Stored items from a collection:
****************************************
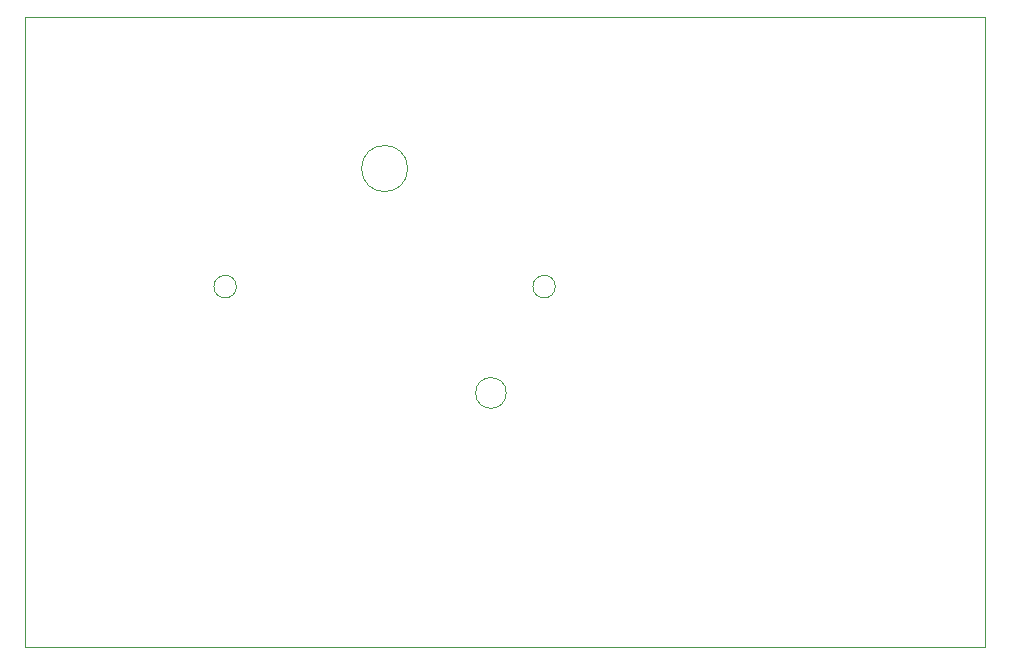
<source format=gbr>
%TF.GenerationSoftware,KiCad,Pcbnew,7.0.10*%
%TF.CreationDate,2024-01-23T18:03:39-08:00*%
%TF.ProjectId,514final,35313466-696e-4616-9c2e-6b696361645f,rev?*%
%TF.SameCoordinates,Original*%
%TF.FileFunction,Profile,NP*%
%FSLAX46Y46*%
G04 Gerber Fmt 4.6, Leading zero omitted, Abs format (unit mm)*
G04 Created by KiCad (PCBNEW 7.0.10) date 2024-01-23 18:03:39*
%MOMM*%
%LPD*%
G01*
G04 APERTURE LIST*
%TA.AperFunction,Profile*%
%ADD10C,0.100000*%
%TD*%
%TA.AperFunction,Profile*%
%ADD11C,0.050000*%
%TD*%
G04 APERTURE END LIST*
D10*
X60960000Y-76200000D02*
X142240000Y-76200000D01*
X142240000Y-129540000D01*
X60960000Y-129540000D01*
X60960000Y-76200000D01*
D11*
%TO.C,M1*%
X105890000Y-99060000D02*
G75*
G03*
X103990000Y-99060000I-950000J0D01*
G01*
X103990000Y-99060000D02*
G75*
G03*
X105890000Y-99060000I950000J0D01*
G01*
X101740000Y-108060000D02*
G75*
G03*
X99140000Y-108060000I-1300000J0D01*
G01*
X99140000Y-108060000D02*
G75*
G03*
X101740000Y-108060000I1300000J0D01*
G01*
X93390000Y-89060000D02*
G75*
G03*
X89490000Y-89060000I-1950000J0D01*
G01*
X89490000Y-89060000D02*
G75*
G03*
X93390000Y-89060000I1950000J0D01*
G01*
X78890000Y-99060000D02*
G75*
G03*
X76990000Y-99060000I-950000J0D01*
G01*
X76990000Y-99060000D02*
G75*
G03*
X78890000Y-99060000I950000J0D01*
G01*
%TD*%
M02*

</source>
****************************************
◆ **Problem details**: What is needed here is an exact transcript of the data above, pictures excluded.

◆ **Solution**:
<source format=gbr>
%TF.GenerationSoftware,KiCad,Pcbnew,7.0.10*%
%TF.CreationDate,2024-01-23T18:03:39-08:00*%
%TF.ProjectId,514final,35313466-696e-4616-9c2e-6b696361645f,rev?*%
%TF.SameCoordinates,Original*%
%TF.FileFunction,Profile,NP*%
%FSLAX46Y46*%
G04 Gerber Fmt 4.6, Leading zero omitted, Abs format (unit mm)*
G04 Created by KiCad (PCBNEW 7.0.10) date 2024-01-23 18:03:39*
%MOMM*%
%LPD*%
G01*
G04 APERTURE LIST*
%TA.AperFunction,Profile*%
%ADD10C,0.100000*%
%TD*%
%TA.AperFunction,Profile*%
%ADD11C,0.050000*%
%TD*%
G04 APERTURE END LIST*
D10*
X60960000Y-76200000D02*
X142240000Y-76200000D01*
X142240000Y-129540000D01*
X60960000Y-129540000D01*
X60960000Y-76200000D01*
D11*
%TO.C,M1*%
X105890000Y-99060000D02*
G75*
G03*
X103990000Y-99060000I-950000J0D01*
G01*
X103990000Y-99060000D02*
G75*
G03*
X105890000Y-99060000I950000J0D01*
G01*
X101740000Y-108060000D02*
G75*
G03*
X99140000Y-108060000I-1300000J0D01*
G01*
X99140000Y-108060000D02*
G75*
G03*
X101740000Y-108060000I1300000J0D01*
G01*
X93390000Y-89060000D02*
G75*
G03*
X89490000Y-89060000I-1950000J0D01*
G01*
X89490000Y-89060000D02*
G75*
G03*
X93390000Y-89060000I1950000J0D01*
G01*
X78890000Y-99060000D02*
G75*
G03*
X76990000Y-99060000I-950000J0D01*
G01*
X76990000Y-99060000D02*
G75*
G03*
X78890000Y-99060000I950000J0D01*
G01*
%TD*%
M02*

</source>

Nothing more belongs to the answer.